Bitching is tantamount to passively asking others to solve problems for you,
and antithetical to _" Be the change you seek."_ This could be extended to _"
Find and try solutions before whining about problems."_

Maybe the intent of their blog was to be a personal outlet of frustration,
rather than anything constructive? It's hard to say.

More specifically: looking for a particular looking group to blame that has
little influence over root cause(s) sounds a lot like scapegoating IMHO. Some
trends in life have no specific person or group to blame or shame, while
others do to an extent. If younger people these days are looking for specific
causes to grotesque inequality, it's not old grannies who are on fixed-income
Social Security (pensions), but it sure could be the lack of billionaires
sharing their excessive exploitation of automation, deregulation, rollback of
worker pay, decrease in jobs and increased worker productivity.

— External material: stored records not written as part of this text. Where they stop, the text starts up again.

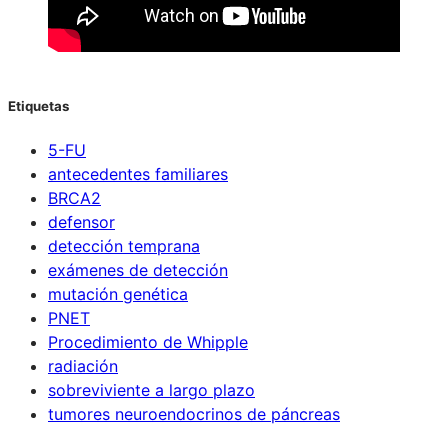
Etiquetas
5-FU
antecedentes familiares
BRCA2
defensor
detección temprana
exámenes de detección
mutación genética
PNET
Procedimiento de Whipple
radiación
sobreviviente a largo plazo
tumores neuroendocrinos de páncreas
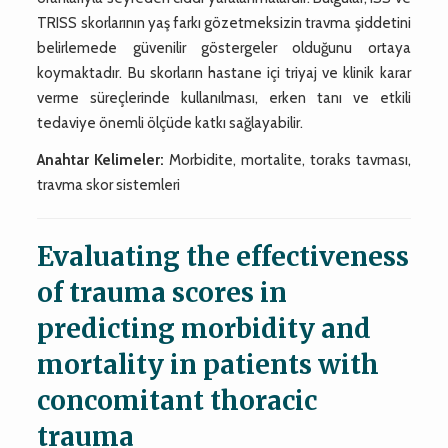
TRISS skorlarının yaş farkı gözetmeksizin travma şiddetini
belirlemede güvenilir göstergeler olduğunu ortaya
koymaktadır. Bu skorların hastane içi triyaj ve klinik karar
verme süreçlerinde kullanılması, erken tanı ve etkili
tedaviye önemli ölçüde katkı sağlayabilir.
Anahtar Kelimeler:
Morbidite, mortalite, toraks tavması,
travma skor sistemleri
Evaluating the effectiveness
of trauma scores in
predicting morbidity and
mortality in patients with
concomitant thoracic
trauma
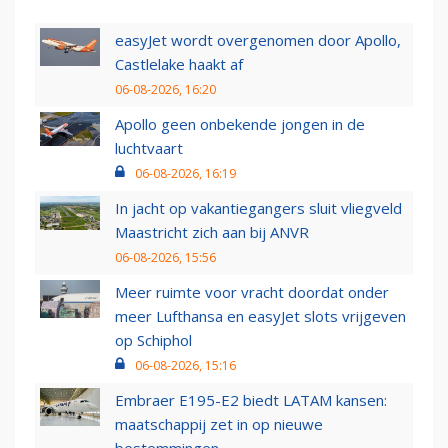
easyJet wordt overgenomen door Apollo,
Castlelake haakt af
06-08-2026, 16:20
Apollo geen onbekende jongen in de
luchtvaart
06-08-2026, 16:19
In jacht op vakantiegangers sluit vliegveld
Maastricht zich aan bij ANVR
06-08-2026, 15:56
Meer ruimte voor vracht doordat onder
meer Lufthansa en easyJet slots vrijgeven
op Schiphol
06-08-2026, 15:16
Embraer E195-E2 biedt LATAM kansen:
maatschappij zet in op nieuwe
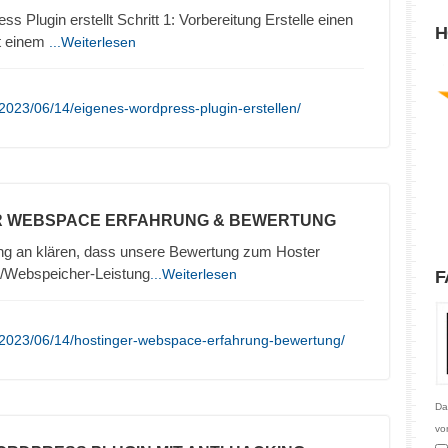
s Plugin erstellt Schritt 1: Vorbereitung Erstelle einen
H
it einem
...Weiterlesen
2023/06/14/eigenes-wordpress-plugin-erstellen/
R WEBSPACE ERFAHRUNG & BEWERTUNG
ng an klären, dass unsere Bewertung zum Hoster
/Webspeicher-Leistung
...Weiterlesen
F
/2023/06/14/hostinger-webspace-erfahrung-bewertung/
Da
vo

People get
upset when they can't start families, and blaming them that it's somehow their
innate failing when there aren't enough jobs or houses to go around when there
are a few people sitting on several trillion USD doesn't square that circle.

PS: I have $10k in student loan debt, have an UC CS/Eng degree that I can't
use, bankruptcy, live in a vehicle, and can't hold a job because I must be
worse than the Jump to Conclusions Mat-guy: I can't seem to get along with
people, and it never(hasn't yet) worked out in a work situation.